Regardless of the age at which you begin to exercise, or how long you may have been inactive, proper exercise will always improve your physical condition. The exercises in this publication can be done by people who have been inactive for some time. 

It is important to begin any exercise program slowly and build up gradually. Remember, it may take several months to attain the minimal levels of physical fitness identified in Level I activities. Some people will take less time, others more. 

Before beginning an exercise program, have a physical examination and discuss the program with your doctor. In addition, if your mobility is limited as a result of a chronic or disabling condition, be sure to review these exercises with your doctor. Keep in mind your level of ability and endurance so that you don't risk discomfort or injury. If you experience pain while exercising, stop that particular movement and ask your doctor about it on your next visit. 

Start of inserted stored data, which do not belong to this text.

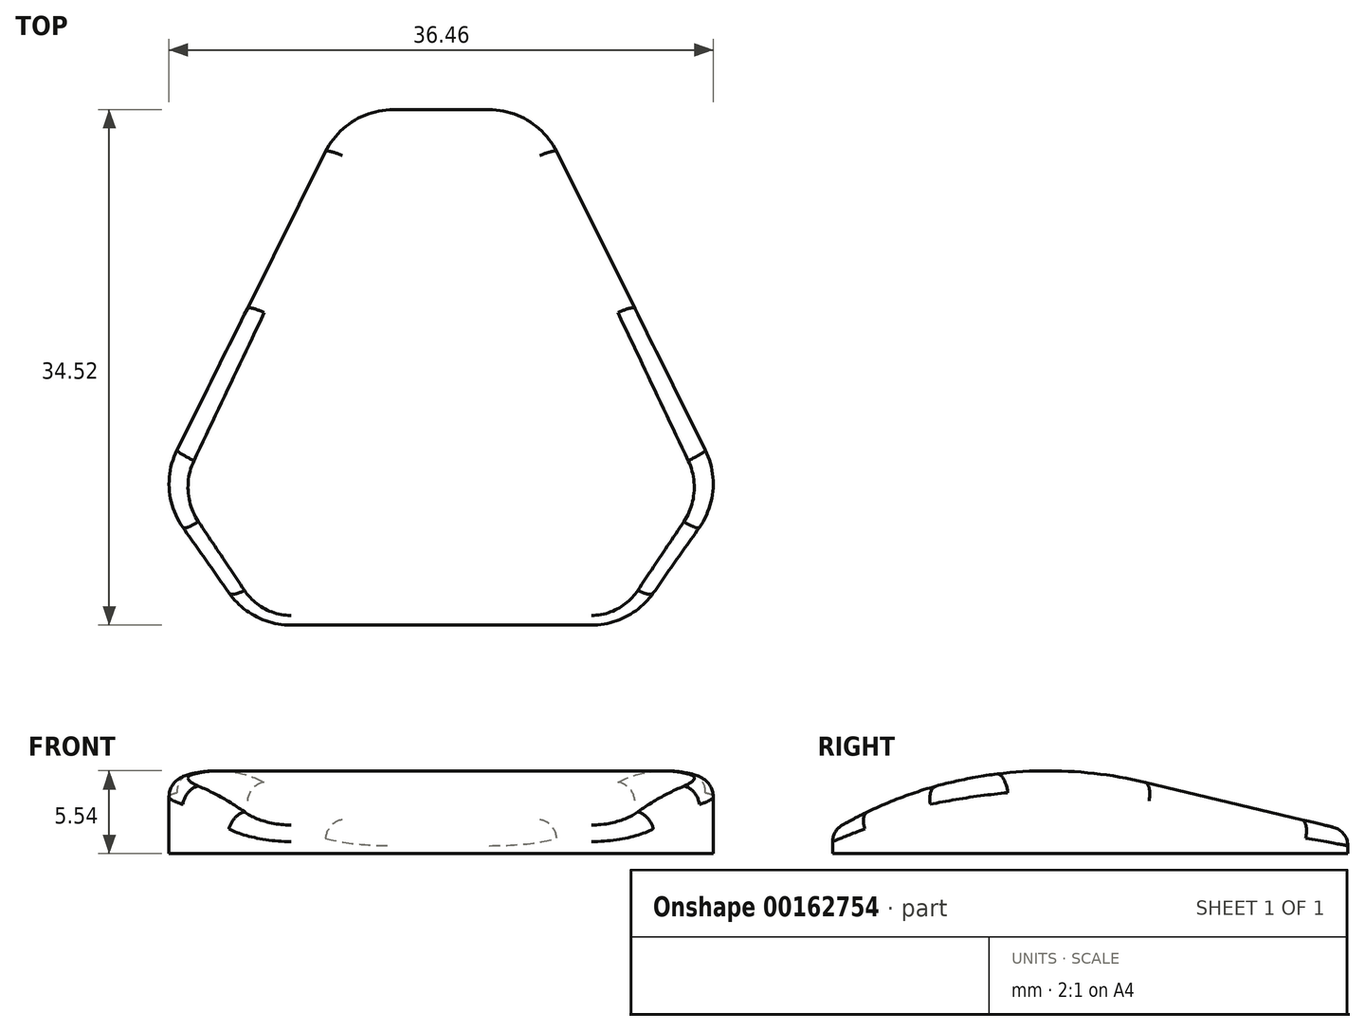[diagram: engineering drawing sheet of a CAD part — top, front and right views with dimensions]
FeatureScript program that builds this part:
annotation { "Feature Type Name" : "Feature", "Feature Type Description" : "" }
export const myFeature = defineFeature(function(context is Context, id is Id, definition is map)
    precondition{}
    {
        {
            var Q0;
            Q0=qCreatedBy(makeId("Top.planeOp"),FACE);
            var sketch = newSketch(context, id + "F0", { "sketchPlane" : qUnion([Q0])});
            skLineSegment(sketch, "E0", {"start": v(-12.7, -17.5) * mm, "end": v(12.7, -17.5) * mm});
            skLineSegment(sketch, "E1", {"start": v(12.7, -17.5) * mm, "end": v(19.05, -8.48) * mm});
            skLineSegment(sketch, "E2", {"start": v(19.05, -8.48) * mm, "end": v(6.35, 17.02) * mm});
            skLineSegment(sketch, "E3", {"start": v(6.35, 17.02) * mm, "end": v(-6.35, 17.02) * mm});
            skLineSegment(sketch, "E4", {"start": v(-6.35, 17.02) * mm, "end": v(-19.05, -8.48) * mm});
            skLineSegment(sketch, "E5", {"start": v(-19.05, -8.48) * mm, "end": v(-12.7, -17.5) * mm});
            skPoint(sketch, "E6", {"position": v(0, 17.02) * mm});
            skPoint(sketch, "E7", {"position": v(0, -17.5) * mm});
            skLineSegment(sketch, "E8", {"start": v(19.05, -8.48) * mm, "end": v(-19.05, -8.48) * mm, "construction": true});
            skSolve(sketch);
        }
        {
            var Q0;
            Q0=qSketchRegion(id+"F0",true);
            extrude(context, id + "F1", {"entities" : qUnion([Q0]), "depth" : 7.62 * mm});
        }
        {
            var Q0;
            Q0=makeQuery(id+"F1.opExtrude","CAP_EDGE",EDGE,{"disambiguationData":[OSD([sQuery(id+"F0.wireOp",EDGE,"E0")])],"isStart":false});
            chamfer(context, id + "F2", {"entities" : qUnion([Q0]), "chamferType" : ChamferType.TWO_OFFSETS, "width1" : 9.02 * mm, "oppositeDirection" : false, "width2" : 6.1 * mm, "tangentPropagation" : true});
        }
        {
            var Q0;
            Q0=makeQuery(id+"F1.opExtrude","CAP_EDGE",EDGE,{"disambiguationData":[OSD([sQuery(id+"F0.wireOp",EDGE,"E3")])],"isStart":false});
            chamfer(context, id + "F3", {"entities" : qUnion([Q0]), "chamferType" : ChamferType.TWO_OFFSETS, "width1" : 25.5 * mm, "oppositeDirection" : false, "width2" : 6.1 * mm, "tangentPropagation" : true});
        }
        {
            var Q0;
            Q0=makeQuery(id+"F1.opExtrude","SWEPT_EDGE",EDGE,{"disambiguationData":[OSD([sQuery(id+"F0.wireOp",EDGE,"E1"),sQuery(id+"F0.wireOp",EDGE,"E2")])]});
            var Q1;
            Q1=makeQuery(id+"F1.opExtrude","SWEPT_EDGE",EDGE,{"disambiguationData":[OSD([sQuery(id+"F0.wireOp",EDGE,"E0"),sQuery(id+"F0.wireOp",EDGE,"E1")])]});
            var Q2;
            Q2=makeQuery(id+"F1.opExtrude","SWEPT_EDGE",EDGE,{"disambiguationData":[OSD([sQuery(id+"F0.wireOp",EDGE,"E0"),sQuery(id+"F0.wireOp",EDGE,"E5")])]});
            var Q3;
            Q3=makeQuery(id+"F1.opExtrude","SWEPT_EDGE",EDGE,{"disambiguationData":[OSD([sQuery(id+"F0.wireOp",EDGE,"E4"),sQuery(id+"F0.wireOp",EDGE,"E5")])]});
            var Q4;
            Q4=makeQuery(id+"F1.opExtrude","SWEPT_EDGE",EDGE,{"disambiguationData":[OSD([sQuery(id+"F0.wireOp",EDGE,"E2"),sQuery(id+"F0.wireOp",EDGE,"E3")])]});
            var Q5;
            Q5=makeQuery(id+"F1.opExtrude","SWEPT_EDGE",EDGE,{"disambiguationData":[OSD([sQuery(id+"F0.wireOp",EDGE,"E3"),sQuery(id+"F0.wireOp",EDGE,"E4")])]});
            fillet(context, id + "F4", {"entities" : qUnion([Q0, Q1, Q2, Q3, Q4, Q5]), "radius" : 5.08 * mm, "tangentPropagation" : true, "allowEdgeOverflow" : false});
        }
        {
            var Q0;
            Q0=makeQuery(id+"F3.opChamfer","BLEND_EDGE",EDGE,{"blendedFrom":[makeQuery(id+"F1.opExtrude","CAP_EDGE",EDGE,{"disambiguationData":[OSD([sQuery(id+"F0.wireOp",EDGE,"E3")])],"isStart":false}),makeQuery(id+"F2.opChamfer","BLEND_FACE",FACE,{"disambiguationData":[OSD([sQuery(id+"F0.wireOp",EDGE,"E0")])]})],"blendedInto":[makeQuery(id+"F2.opChamfer","BLEND_FACE",FACE,{"disambiguationData":[OSD([sQuery(id+"F0.wireOp",EDGE,"E0")])]})]});
            fillet(context, id + "F5", {"entities" : qUnion([Q0]), "radius" : 27.94 * mm, "tangentPropagation" : true, "allowEdgeOverflow" : false});
        }
        {
            var Q0;
            {var subQ0=sQuery(id+"F0.wireOp",EDGE,"E0");Q0=makeQuery(id+"F5.opFillet","BLEND_EDGE",EDGE,{"blendedFrom":[makeQuery(id+"F3.opChamfer","BLEND_EDGE",EDGE,{"blendedFrom":[makeQuery(id+"F1.opExtrude","CAP_EDGE",EDGE,{"disambiguationData":[OSD([sQuery(id+"F0.wireOp",EDGE,"E3")])],"isStart":false}),makeQuery(id+"F2.opChamfer","BLEND_FACE",FACE,{"disambiguationData":[OSD([subQ0])]})],"blendedInto":[makeQuery(id+"F2.opChamfer","BLEND_FACE",FACE,{"disambiguationData":[OSD([subQ0])]})]}),makeQuery(id+"F1.opExtrude","SWEPT_FACE",FACE,{"disambiguationData":[OSD([subQ0])]})],"blendedInto":[makeQuery(id+"F1.opExtrude","SWEPT_FACE",FACE,{"disambiguationData":[OSD([subQ0])]})]});}
            fillet(context, id + "F6", {"entities" : qUnion([Q0]), "radius" : 1.27 * mm, "tangentPropagation" : true, "allowEdgeOverflow" : false});
        }
    });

Stick with it, and you will see results! 

Warming Up

Preparing the body for exercise is important for people at any age and all fitness levels. A warm-up period should begin with slow, rhythmic activities such as walking or jogging in place. Gradually increase the intensity until your pulse rate, respiration rate and body temperature are elevated, which is usually about the time that you break a light sweat. It also is advisable to do some easy stretching exercises before moving on to the strength and endurance activities. 

Effective Exercising

Once you begin your daily exercise routine, keep these points in mind to get the best results: 
  • Always drink water before, during and after your exercise session.
  • Make exercising a part of your daily routine. You may want to set a regular time to exercise each day and invite a friend to join you.
  • Start gradually, about 5 to 10 minutes at first.
  • Increase the amount of exercise each day, up to about 30 to 60 minutes.
  • Breathe deeply and evenly during and between exercises. Don't hold your breath.
  • Rest whenever it is necessary.
  • Keep a daily written record of your progress.
  • Exercise to lively music, TV or with friends for added enjoyment.

Cool Down

If you have been participating in vigorous physical activity, it is extremely important not to stop suddenly. Abrupt stopping interferes with the return of the blood to the heart and may result in dizziness or fainting. Simply reduce the intensity of the exercise gradually and end with a few slow stretches.